20.4.20

La contagión, 36


Al día siguiente de mi decimocuarto cumpleaños estaba francamente desolado. Llevaba toda la mañana en mi gabinete, mirando unas gouaches de la iglesia de Balbec, con el corazón tan decaído como las lilas que Françoise, para que me animase, había dejado en el chifonier al subir del jardín, y sobre cuyo aroma, de pronto, empecé a sentir la dulce fragancia de Quelques fleurs, el agua de colonia de mamá, y escuché su voz, que llenaba el vestíbulo como un collar de cascabeles. Volví a sentir una punzada en el corazón, o, mejor dicho, dos, la una por la alegría incontenible de volver a verla y la otra por la pena insufrible de que, después de darme un beso, se volvería a marchar. No había recuperado el aliento cuando entró mamá en el gabinete. «Oh, querido, traigo buenas noticias. El doctor Cottard me ha dicho que hoy solo ha habido cuatrocientos muertos por la contagión. Y eso no es lo mejor. Dice que a partir del domingo los niños podréis salir a dar un paseo por el bulevar. ¿No te parece maravilloso? Ya le he dicho a Françoise que te prepare un consomé y unos espárragos con mayonnaise». Me quedé sin habla. Mamá salió del gabinete sin darme un beso tan siquiera. Me sentía morir. Otra vez a hacer el tonto detrás del bosquecillo de laureles de los Champs Élysées y a jugar al escondite con la sosa de Gilberte. Solo de pensar que mamá consentiría que me expusiese a esos virus malignos, el desconsuelo se apoderó de mí.
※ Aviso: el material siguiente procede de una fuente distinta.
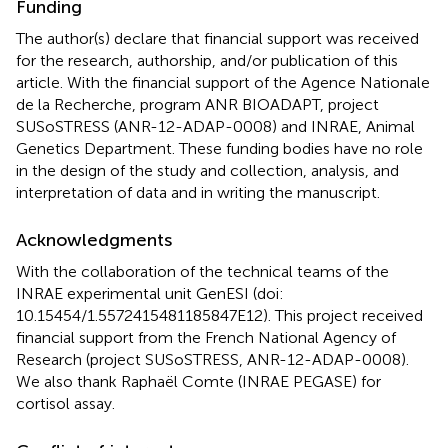
Funding
The author(s) declare that financial support was received
for the research, authorship, and/or publication of this
article. With the financial support of the Agence Nationale
de la Recherche, program ANR BIOADAPT, project
SUSoSTRESS (ANR-12-ADAP-0008) and INRAE, Animal
Genetics Department. These funding bodies have no role
in the design of the study and collection, analysis, and
interpretation of data and in writing the manuscript.
Acknowledgments
With the collaboration of the technical teams of the
INRAE experimental unit GenESI (doi:
10.15454/1.5572415481185847E12). This project received
financial support from the French National Agency of
Research (project SUSoSTRESS, ANR-12-ADAP-0008).
We also thank Raphaël Comte (INRAE PEGASE) for
cortisol assay.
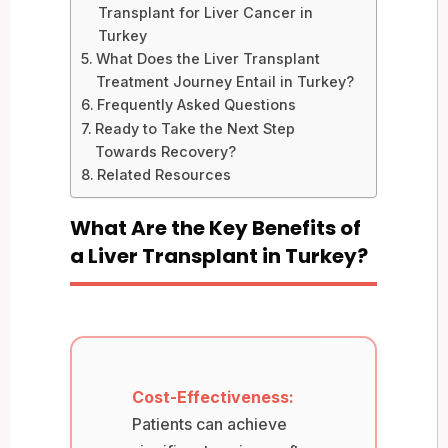
Transplant for Liver Cancer in
Turkey
What Does the Liver Transplant
Treatment Journey Entail in Turkey?
Frequently Asked Questions
Ready to Take the Next Step
Towards Recovery?
Related Resources
What Are the Key Benefits of
a Liver Transplant in Turkey?
Cost-Effectiveness:
Patients can achieve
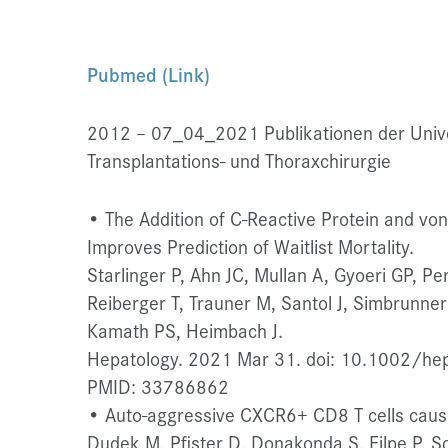
Pubmed (Link)
2012 – 07_04_2021 Publikationen der Univers
Transplantations- und Thoraxchirurgie
• The Addition of C-Reactive Protein and vo
Improves Prediction of Waitlist Mortality.
Starlinger P, Ahn JC, Mullan A, Gyoeri GP, Pe
Reiberger T, Trauner M, Santol J, Simbrunne
Kamath PS, Heimbach J.
Hepatology. 2021 Mar 31. doi: 10.1002/hep.
PMID: 33786862
• Auto-aggressive CXCR6+ CD8 T cells caus
Dudek M, Pfister D, Donakonda S, Filpe P, 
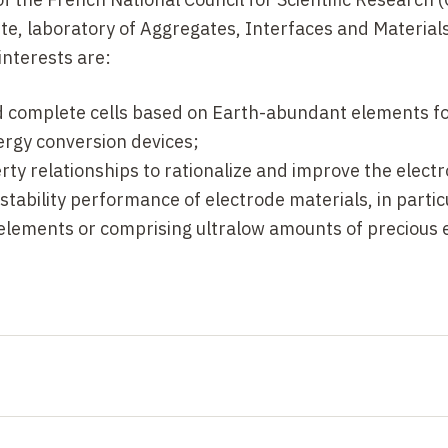
-T. Sougrati, T. Mineva, L. Stievano, E. Fonda and F. Jao
te, laboratory of Aggregates, Interfaces and Materials
interests are:
te, Anna K. Schuppert, F. Jaouen and K. Mayrhofer,
Ange
d complete cells based on Earth-abundant elements fo
rgy conversion devices;
rty relationships to rationalize and improve the electr
tability performance of electrode materials, in partic
lements or comprising ultralow amounts of precious 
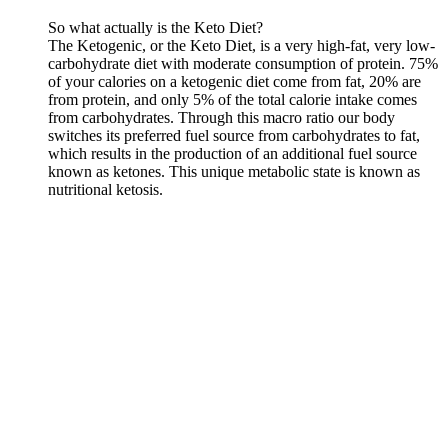
So what actually is the Keto Diet?
The Ketogenic, or the Keto Diet, is a very high-fat, very low-
carbohydrate diet with moderate consumption of protein. 75%
of your calories on a ketogenic diet come from fat, 20% are
from protein, and only 5% of the total calorie intake comes
from carbohydrates. Тhrough this macro ratio our body
switches its preferred fuel source from carbohydrates to fat,
which results in the production of an additional fuel source
known as ketones. This unique metabolic state is known as
nutritional ketosis.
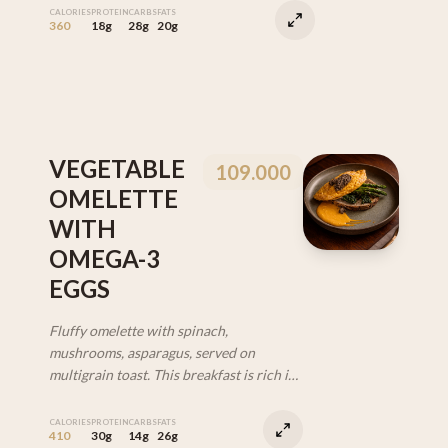
CALORIES
PROTEIN
CARBS
FATS
360
18g
28g
20g
VEGETABLE
109.000
OMELETTE
WITH
OMEGA-3
EGGS
Fluffy omelette with spinach,
mushrooms, asparagus, served on
multigrain toast. This breakfast is rich in
protein, fiber, and Omega-3 from
specially selected eggs. (VEG)
CALORIES
PROTEIN
CARBS
FATS
410
30g
14g
26g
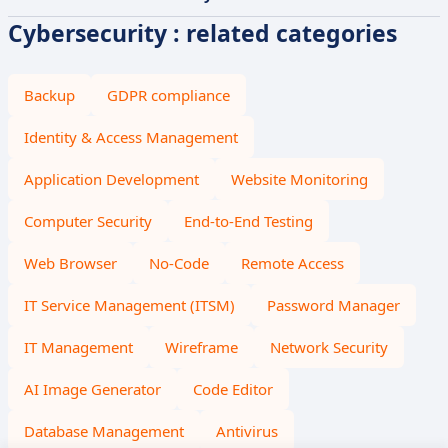
Cybersecurity : related categories
Backup
GDPR compliance
Identity & Access Management
Application Development
Website Monitoring
Computer Security
End-to-End Testing
Web Browser
No-Code
Remote Access
IT Service Management (ITSM)
Password Manager
IT Management
Wireframe
Network Security
AI Image Generator
Code Editor
Database Management
Antivirus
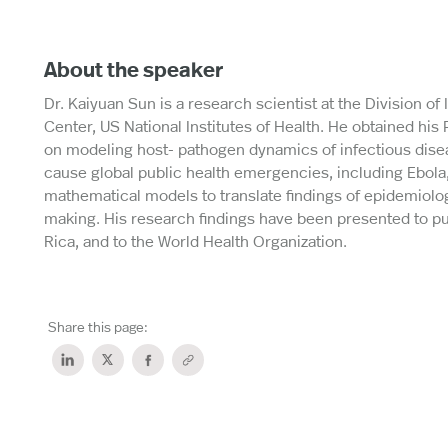
About the speaker
Dr. Kaiyuan Sun is a research scientist at the Division of
Center, US National Institutes of Health. He obtained his
on modeling host- pathogen dynamics of infectious dise
cause global public health emergencies, including Ebola,
mathematical models to translate findings of epidemiolog
making. His research findings have been presented to pub
Rica, and to the World Health Organization.
Share this page:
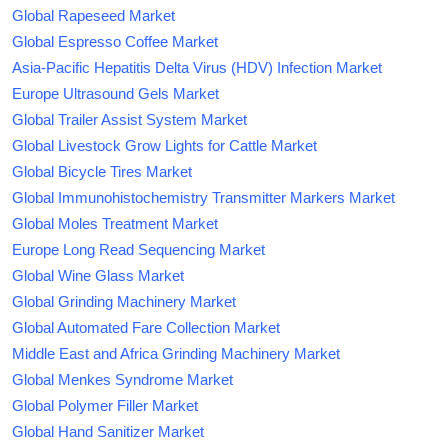
Global Rapeseed Market
Global Espresso Coffee Market
Asia-Pacific Hepatitis Delta Virus (HDV) Infection Market
Europe Ultrasound Gels Market
Global Trailer Assist System Market
Global Livestock Grow Lights for Cattle Market
Global Bicycle Tires Market
Global Immunohistochemistry Transmitter Markers Market
Global Moles Treatment Market
Europe Long Read Sequencing Market
Global Wine Glass Market
Global Grinding Machinery Market
Global Automated Fare Collection Market
Middle East and Africa Grinding Machinery Market
Global Menkes Syndrome Market
Global Polymer Filler Market
Global Hand Sanitizer Market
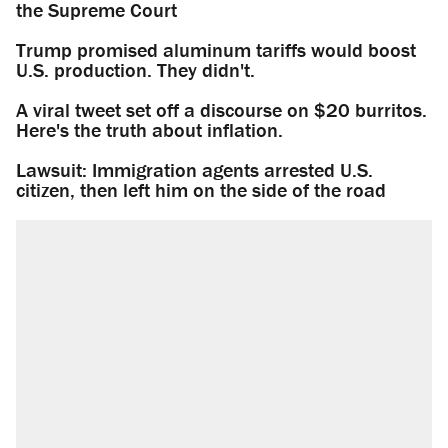
the Supreme Court
Trump promised aluminum tariffs would boost
U.S. production. They didn't.
A viral tweet set off a discourse on $20 burritos.
Here's the truth about inflation.
Lawsuit: Immigration agents arrested U.S.
citizen, then left him on the side of the road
El odioso doctor Cottard me había obligado a estar a dieta de leche de cabra. Y no había hecho más que darle un mordisco al espárrago cuando la voz de mamá volvió a subir mis pulsaciones. De pronto la vi en el umbral del gabinete, con su vestido de moaré, y un semblante pálido, tristísimo. «Oh, querido, cuánto lo siento. Nunca me perdonaré haberte creado falsas expectativas. El doctor Cottard me ha dicho, me ha dicho… que solo saldrán los menores de catorce años». El corazón me rebotó dentro del pecho como una pelota de ping pong. No recuerdo haber estado nunca tan contento. «Sin embargo», dijo mamá, acercándose a mí, «hay un doctor catalán, un tal monsieur Mitjá, que dice que deberían salir todos los menores de dieciocho años». «Pero mámá, oh, mamá, ¿cómo vamos a hacerle caso a un catalán, si siempre están dando la lata con sus chovinismos demodés? Ay, mamá, creo que no me encuentro bien. Prefiero quedarme en casa. Dile a Françoise que me suba una taza de leche de cabra».